Vakt-i zamanında belki beni temsil edecek bir yazı yaratabilirim diyerek toprağa yönelmiştim, o kalemleri gömerken de ileride bir yazar olabilme ihtimalimi düşündüm, dedim. İki tane kalemle ihtimal mi olurmuş diyerek beni alaya aldılar. Alayda çok zor günlerim geçti be selim. Alay komutanı miralay mirsat paşa, zeki mürene hiç benzemiyordu. Oysa ben paşanın zeki, müren, aynı zamanda broşlusunu severdim en hicaz makamından. Her akşam güneşin battığı yerden kolormatik gözlerini dikip bana bakıyordu kovaçeviç. Benim yıldızlarım gökyüzünde yalnız gezerken onunkiler üst üsteydi heyhat. Hayvanlar aleminin mini bir modeli olan alayımızın hayvanat bahçesinin ise o günlerde sevimli bir konuğu vardı, lama sabile. Miralayın yaveri paşa II. Jean paul belmondo’nun filmlerindeki tükürme sahnelerinin dublörlüğünü yapan sabile adlı bu lamayı hususi ziyarete gittim. Nasıl oluyor dedim, sen ve belmondo, siz serseri aşıklar? Onunla, dedi, aynı bedende can gibiyiz, diğerlerinden farklıyız, biz ayrı lamayız. O anda veda busesini alnına kondurup koşarak uzaklaştım, kendimden utanı-yordum, kimseyi gerçekten tanımı-yordum, oysa daha demin apaçık bir ihtilalden bahsedi-yordum, lafı buraya taşıdım sizi de yordum.

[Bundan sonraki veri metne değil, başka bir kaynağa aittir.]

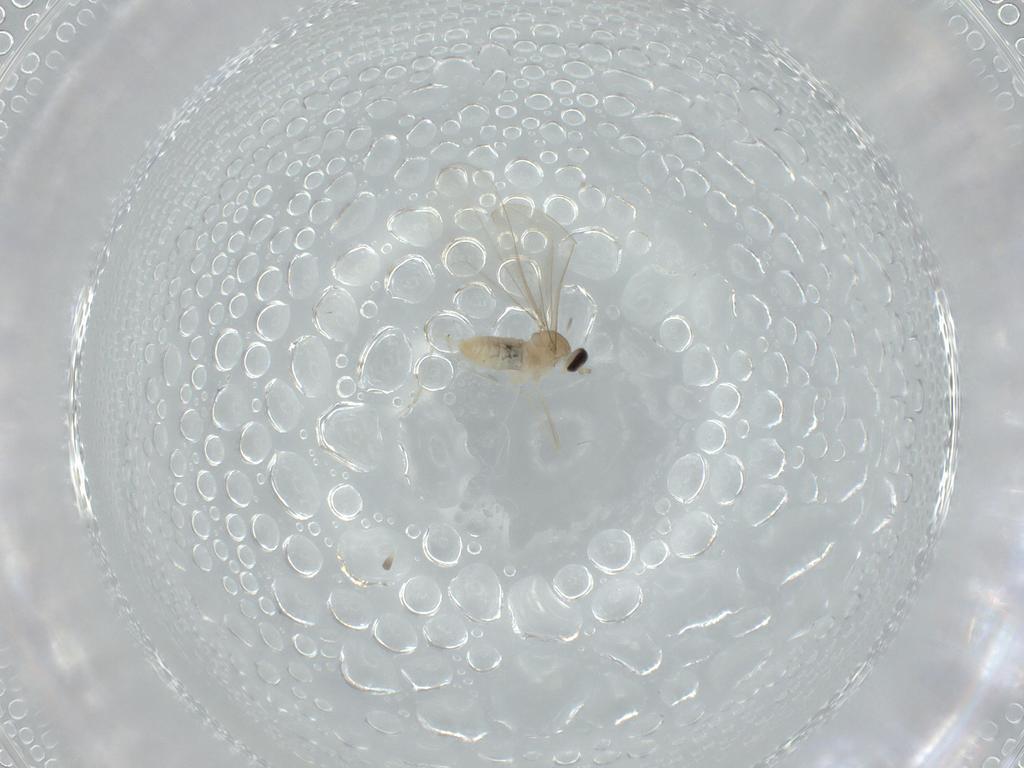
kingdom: Animalia
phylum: Arthropoda
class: Insecta
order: Diptera
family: Cecidomyiidae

İki tane kalemle elbette bir ihtimal olmazdı, ama ol-asilik benim damarıma vurmuştu artık, ol deyince olabildiğim tek şey oldu, isyan edersem bir ihtimal olmasa bile akıl ülkesinde bir karı-şıklığa sebep olabilirdim, en azından altıncı hikmeti tahtından indirip yerine akli dengesi bozuk olan yedincisini geçirebilirdim, nisyan halinde değil isyan halinde olmayı istememden mütevellid sürekli bir devinim içindeydim nitekim. Ben bunları düşünürken jandarma duman olmuş bir adamı yaka paça tuttukları gibi hakkımda şahitlik etmesi için getirdiler. Bu getirdiğiniz eski şahit dedim, buna inanılmaz, bana yeni şahit getirin, ne de olsa okuma bilirim. Yazdıklarımdan dolayı beni azami yirmi yıl için asgari beş mahkemeye şevkettiler, işte ilk defa şevke geldiğim an o andır şevket. Tam da o günlerde dünyanın tüm dişçileri birleşmiş, penselerini alarak harekete geçmiş, karşılarında duran yeşil devin dişlerini sökmeye uğraşıyorlardı, onlardan bir protez yapıp sakallı bir adama takma planları vardı, zira sakallı adamın ağzında diş olmadığından konuşurken ne dediği pek anlaşılmıyordu, anladım diyenler de hep yalan yanlış biliyorsunuz ya. Velhasıl, yeşil devden tamamen ayrı bir mefhum olarak, beni nereye gittiği belirsiz bir istikametle ve nihayetinde ıssız bir adada ikametle cezalandırdılar, ertesi gün ilk uçakla bahse konu adaya düştüm.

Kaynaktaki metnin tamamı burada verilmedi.